Ms Lima said she had just got engaged in December 2023 and had applied for a mortgage with her fiance, to whom her immigration status was linked.

She said that when Mr Murphy came to her on January 25th and said the company was letting her go because of the expiry of her visa she was “in shock”.

“I said it would be renewed; it could be back on Monday. He told me to go back upstairs, get all my belongings from my desk and leave,” she told the WRC.

“I definitely feel like I was treated like a criminal, something like that. It’s very upsetting, why did they do that? To you now, I say I don’t know, because the relationship was always okay, never a question about my performance at work, so it was an absolute shock to me,” she told Ms O’Carroll.

“I was never illegally here, and I was never not able to keep working here – it seems like they don’t understand it,” Ms Lima said, just before Ms O’Carroll closed the hearing.

In her decision, published on Friday, the adjudicator said she was satisfied Ms Lima had applied for a visa renewal “well before it expired” and so met the Department of Justice’s criteria for the grace period.

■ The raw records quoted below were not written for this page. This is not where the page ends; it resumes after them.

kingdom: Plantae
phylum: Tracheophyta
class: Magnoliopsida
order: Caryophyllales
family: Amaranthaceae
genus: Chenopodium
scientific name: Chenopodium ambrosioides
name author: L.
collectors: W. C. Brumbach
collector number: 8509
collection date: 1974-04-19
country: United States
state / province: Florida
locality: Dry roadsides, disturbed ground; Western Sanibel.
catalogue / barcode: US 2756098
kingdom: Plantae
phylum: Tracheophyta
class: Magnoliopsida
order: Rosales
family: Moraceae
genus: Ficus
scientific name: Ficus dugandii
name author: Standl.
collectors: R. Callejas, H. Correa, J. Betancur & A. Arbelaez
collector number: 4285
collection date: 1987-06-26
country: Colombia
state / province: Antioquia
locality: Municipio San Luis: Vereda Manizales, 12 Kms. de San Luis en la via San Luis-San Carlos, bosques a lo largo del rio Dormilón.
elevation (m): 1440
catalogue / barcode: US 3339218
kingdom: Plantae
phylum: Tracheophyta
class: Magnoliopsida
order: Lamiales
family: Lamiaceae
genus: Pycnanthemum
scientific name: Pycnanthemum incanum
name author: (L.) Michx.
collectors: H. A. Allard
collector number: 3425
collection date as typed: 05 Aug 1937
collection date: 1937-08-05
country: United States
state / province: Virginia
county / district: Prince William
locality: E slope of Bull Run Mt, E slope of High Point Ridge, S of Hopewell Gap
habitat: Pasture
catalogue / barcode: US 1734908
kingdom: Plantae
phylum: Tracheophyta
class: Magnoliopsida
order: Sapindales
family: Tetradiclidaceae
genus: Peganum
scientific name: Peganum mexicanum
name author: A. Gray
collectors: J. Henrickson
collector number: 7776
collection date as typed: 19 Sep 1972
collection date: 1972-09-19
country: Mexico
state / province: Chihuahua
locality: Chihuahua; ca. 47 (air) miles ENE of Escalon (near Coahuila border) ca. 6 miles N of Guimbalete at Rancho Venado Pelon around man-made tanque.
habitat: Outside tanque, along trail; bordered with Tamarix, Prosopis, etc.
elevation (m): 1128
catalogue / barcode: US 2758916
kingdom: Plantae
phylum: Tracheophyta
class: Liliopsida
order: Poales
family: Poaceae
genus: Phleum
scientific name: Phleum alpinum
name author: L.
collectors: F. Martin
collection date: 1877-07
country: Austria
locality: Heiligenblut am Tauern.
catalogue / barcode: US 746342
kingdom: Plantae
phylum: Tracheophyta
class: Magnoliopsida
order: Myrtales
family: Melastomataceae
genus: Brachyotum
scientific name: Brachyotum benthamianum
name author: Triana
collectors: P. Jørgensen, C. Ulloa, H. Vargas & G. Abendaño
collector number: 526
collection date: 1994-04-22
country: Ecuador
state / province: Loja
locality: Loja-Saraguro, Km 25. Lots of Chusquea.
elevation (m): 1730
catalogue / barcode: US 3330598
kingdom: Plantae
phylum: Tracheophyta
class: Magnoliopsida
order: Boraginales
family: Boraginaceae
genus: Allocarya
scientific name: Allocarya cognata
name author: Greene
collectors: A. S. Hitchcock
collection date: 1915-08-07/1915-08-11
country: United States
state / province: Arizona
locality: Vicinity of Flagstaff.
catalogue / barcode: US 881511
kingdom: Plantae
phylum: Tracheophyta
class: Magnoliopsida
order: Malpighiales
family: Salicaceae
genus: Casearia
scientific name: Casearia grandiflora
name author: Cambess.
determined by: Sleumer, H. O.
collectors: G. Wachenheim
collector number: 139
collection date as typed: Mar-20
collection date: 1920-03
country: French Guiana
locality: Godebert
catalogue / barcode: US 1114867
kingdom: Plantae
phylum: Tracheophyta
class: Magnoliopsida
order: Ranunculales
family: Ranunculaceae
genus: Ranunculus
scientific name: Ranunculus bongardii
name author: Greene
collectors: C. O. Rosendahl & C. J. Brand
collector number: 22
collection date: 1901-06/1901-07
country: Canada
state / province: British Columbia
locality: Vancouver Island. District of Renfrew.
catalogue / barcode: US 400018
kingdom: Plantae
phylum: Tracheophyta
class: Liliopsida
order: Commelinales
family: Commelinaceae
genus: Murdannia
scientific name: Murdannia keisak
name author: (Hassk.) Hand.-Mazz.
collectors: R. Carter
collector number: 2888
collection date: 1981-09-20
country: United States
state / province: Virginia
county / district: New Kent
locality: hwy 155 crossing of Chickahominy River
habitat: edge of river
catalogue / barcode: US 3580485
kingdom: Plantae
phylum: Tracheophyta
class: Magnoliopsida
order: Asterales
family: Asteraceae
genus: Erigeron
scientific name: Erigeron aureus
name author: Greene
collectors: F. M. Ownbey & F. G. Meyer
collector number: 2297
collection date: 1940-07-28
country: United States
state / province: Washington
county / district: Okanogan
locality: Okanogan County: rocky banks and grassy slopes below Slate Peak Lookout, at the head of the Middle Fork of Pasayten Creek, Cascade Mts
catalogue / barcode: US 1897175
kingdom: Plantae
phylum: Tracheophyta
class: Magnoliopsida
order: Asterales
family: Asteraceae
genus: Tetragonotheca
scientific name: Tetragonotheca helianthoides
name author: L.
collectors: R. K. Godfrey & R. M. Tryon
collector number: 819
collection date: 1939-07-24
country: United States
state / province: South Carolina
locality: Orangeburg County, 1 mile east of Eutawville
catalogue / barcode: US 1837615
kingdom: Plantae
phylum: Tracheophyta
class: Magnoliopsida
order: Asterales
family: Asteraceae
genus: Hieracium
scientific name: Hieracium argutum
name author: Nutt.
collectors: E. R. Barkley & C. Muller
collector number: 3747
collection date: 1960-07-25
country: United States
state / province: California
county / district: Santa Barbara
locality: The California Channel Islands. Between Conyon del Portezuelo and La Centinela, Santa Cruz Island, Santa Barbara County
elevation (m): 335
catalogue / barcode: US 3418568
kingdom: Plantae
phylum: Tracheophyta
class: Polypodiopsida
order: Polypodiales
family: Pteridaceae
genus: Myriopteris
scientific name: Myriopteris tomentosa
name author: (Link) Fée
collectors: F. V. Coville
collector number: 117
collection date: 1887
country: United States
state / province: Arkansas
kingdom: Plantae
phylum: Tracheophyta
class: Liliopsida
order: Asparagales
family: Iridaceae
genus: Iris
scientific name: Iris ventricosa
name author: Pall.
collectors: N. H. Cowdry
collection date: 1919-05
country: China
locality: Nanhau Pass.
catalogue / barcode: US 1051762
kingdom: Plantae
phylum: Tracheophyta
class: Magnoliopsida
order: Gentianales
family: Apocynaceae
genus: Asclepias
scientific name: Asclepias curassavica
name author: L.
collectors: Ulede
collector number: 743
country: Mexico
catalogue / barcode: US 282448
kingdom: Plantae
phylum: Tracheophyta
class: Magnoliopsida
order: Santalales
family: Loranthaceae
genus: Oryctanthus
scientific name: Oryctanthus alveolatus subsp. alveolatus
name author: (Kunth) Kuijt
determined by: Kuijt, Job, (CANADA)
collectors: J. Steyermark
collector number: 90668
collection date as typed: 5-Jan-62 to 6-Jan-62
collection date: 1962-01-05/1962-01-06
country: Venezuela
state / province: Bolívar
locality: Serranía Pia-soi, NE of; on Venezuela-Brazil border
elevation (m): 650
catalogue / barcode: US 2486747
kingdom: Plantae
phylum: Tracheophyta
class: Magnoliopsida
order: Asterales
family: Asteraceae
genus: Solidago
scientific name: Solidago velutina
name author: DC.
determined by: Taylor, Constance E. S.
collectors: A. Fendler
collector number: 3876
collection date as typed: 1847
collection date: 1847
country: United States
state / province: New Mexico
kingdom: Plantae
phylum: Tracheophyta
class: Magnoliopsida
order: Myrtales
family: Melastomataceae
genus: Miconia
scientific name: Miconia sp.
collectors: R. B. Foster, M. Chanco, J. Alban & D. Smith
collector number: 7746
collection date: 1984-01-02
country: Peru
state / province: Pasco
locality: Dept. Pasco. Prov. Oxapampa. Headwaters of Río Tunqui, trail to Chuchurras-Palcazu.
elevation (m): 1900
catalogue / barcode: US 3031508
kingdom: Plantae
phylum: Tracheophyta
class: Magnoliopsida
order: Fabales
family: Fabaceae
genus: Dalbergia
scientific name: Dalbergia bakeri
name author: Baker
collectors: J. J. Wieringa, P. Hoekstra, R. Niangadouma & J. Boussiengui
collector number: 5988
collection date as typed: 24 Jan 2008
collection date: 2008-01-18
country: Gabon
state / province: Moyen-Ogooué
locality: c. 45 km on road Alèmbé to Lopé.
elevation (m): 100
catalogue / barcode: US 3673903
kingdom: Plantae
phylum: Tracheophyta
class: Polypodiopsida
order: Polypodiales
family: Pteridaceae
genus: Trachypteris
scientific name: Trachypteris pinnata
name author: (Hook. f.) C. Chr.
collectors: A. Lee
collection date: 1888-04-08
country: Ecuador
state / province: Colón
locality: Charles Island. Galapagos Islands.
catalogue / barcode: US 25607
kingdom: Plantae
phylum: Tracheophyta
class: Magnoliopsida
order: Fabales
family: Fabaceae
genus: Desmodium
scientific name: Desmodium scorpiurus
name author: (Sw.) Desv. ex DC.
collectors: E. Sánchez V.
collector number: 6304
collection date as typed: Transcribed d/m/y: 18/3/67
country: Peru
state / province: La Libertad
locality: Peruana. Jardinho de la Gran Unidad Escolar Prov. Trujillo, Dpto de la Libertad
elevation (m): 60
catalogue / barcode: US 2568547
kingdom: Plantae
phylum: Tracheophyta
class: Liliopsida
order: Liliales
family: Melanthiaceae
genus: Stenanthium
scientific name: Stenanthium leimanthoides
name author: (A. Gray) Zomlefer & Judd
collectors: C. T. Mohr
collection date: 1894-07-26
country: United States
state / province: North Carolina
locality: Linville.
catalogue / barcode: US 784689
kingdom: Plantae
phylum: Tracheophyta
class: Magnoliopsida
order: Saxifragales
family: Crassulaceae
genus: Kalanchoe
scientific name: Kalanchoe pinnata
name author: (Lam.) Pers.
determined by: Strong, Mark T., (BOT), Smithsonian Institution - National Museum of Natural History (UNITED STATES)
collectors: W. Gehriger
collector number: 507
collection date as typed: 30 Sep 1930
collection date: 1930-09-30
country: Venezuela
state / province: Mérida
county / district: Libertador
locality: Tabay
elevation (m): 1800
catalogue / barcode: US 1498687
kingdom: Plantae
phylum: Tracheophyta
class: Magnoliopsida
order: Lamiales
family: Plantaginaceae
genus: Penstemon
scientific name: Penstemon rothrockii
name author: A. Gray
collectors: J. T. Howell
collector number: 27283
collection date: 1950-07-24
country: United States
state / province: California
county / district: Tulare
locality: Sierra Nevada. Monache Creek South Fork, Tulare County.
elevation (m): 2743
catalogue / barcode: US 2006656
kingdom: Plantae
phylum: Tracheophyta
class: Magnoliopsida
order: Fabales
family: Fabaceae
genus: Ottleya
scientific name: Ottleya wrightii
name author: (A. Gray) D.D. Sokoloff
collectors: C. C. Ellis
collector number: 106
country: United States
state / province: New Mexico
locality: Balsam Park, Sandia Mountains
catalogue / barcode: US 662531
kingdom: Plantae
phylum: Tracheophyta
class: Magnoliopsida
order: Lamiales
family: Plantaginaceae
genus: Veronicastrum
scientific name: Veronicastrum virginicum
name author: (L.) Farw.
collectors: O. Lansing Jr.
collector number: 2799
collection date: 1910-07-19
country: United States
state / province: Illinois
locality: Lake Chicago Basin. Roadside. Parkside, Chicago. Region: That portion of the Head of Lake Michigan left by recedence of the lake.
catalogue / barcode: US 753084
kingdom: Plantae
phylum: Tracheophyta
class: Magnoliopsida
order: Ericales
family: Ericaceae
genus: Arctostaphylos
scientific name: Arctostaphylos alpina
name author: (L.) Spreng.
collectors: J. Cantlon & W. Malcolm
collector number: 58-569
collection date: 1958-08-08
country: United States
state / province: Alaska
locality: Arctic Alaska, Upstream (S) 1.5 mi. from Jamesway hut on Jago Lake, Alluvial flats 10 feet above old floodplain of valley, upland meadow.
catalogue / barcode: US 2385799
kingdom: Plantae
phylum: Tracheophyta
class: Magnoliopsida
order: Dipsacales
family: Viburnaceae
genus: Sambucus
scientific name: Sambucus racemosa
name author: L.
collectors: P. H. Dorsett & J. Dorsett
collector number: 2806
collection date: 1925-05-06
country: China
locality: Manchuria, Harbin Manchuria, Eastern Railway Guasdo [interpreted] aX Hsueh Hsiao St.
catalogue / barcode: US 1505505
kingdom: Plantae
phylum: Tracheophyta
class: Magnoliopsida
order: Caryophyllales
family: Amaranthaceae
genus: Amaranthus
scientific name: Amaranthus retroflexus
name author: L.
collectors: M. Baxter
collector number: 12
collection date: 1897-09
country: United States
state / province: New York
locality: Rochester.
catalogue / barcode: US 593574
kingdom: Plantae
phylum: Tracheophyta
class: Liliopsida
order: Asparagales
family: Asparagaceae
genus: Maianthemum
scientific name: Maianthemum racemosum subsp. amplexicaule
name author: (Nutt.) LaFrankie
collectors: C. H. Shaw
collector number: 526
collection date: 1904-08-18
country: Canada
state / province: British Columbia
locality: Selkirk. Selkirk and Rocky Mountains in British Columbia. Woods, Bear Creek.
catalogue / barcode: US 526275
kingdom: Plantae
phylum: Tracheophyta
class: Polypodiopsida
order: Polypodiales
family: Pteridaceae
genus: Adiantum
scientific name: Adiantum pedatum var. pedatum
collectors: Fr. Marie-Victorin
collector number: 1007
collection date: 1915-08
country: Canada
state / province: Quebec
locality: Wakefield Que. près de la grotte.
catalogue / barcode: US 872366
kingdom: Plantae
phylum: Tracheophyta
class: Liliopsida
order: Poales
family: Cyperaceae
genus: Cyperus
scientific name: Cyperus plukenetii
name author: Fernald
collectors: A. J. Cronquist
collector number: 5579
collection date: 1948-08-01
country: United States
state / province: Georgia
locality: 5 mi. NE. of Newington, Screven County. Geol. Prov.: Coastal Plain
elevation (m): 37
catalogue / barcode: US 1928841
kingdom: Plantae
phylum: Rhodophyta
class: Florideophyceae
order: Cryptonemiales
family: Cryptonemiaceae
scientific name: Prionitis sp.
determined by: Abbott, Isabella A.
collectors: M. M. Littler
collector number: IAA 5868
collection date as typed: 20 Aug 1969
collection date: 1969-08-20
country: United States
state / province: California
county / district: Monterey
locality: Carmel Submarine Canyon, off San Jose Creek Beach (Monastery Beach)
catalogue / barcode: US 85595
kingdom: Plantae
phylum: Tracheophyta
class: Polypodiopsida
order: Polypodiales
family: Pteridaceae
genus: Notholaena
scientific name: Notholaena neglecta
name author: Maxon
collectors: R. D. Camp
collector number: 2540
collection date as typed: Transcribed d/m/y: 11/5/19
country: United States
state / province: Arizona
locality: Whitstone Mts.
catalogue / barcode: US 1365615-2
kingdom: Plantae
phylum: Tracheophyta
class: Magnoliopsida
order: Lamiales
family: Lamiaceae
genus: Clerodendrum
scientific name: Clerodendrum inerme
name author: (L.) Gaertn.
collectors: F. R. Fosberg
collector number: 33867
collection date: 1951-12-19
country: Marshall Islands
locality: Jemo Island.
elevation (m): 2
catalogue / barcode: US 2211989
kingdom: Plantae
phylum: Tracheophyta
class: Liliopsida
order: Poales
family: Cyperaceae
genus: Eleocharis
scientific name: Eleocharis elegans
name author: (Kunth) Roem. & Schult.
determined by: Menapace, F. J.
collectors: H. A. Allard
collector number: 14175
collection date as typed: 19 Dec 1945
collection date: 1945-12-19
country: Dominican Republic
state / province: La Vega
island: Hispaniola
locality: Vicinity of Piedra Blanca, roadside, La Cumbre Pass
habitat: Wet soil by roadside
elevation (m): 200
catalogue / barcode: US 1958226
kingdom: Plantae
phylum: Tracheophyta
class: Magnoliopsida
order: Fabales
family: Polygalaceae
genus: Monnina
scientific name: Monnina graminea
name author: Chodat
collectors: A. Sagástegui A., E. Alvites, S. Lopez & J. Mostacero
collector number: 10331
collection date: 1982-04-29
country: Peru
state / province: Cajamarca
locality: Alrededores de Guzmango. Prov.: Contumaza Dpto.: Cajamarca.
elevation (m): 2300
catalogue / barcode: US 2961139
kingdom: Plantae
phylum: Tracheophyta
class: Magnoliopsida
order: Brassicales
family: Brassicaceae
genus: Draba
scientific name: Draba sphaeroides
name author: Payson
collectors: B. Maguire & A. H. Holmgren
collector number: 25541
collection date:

“The information in relation to the visa is on the department website and is readily available to anyone who looks for it. Even that menial task was not carried out prior to terminating the complainant’s employment,” she wrote.

The company had unfairly dismissed Ms Lima “in the absence of any procedures whatsoever and acting on incorrect information”, she concluded.

Noting that Ms Lima had made “strenuous” efforts to find new employment but had not by the time of the hearing in August this year, Ms O’Carroll directed Elland Distributors Ltd to pay the worker €25,000 in compensation.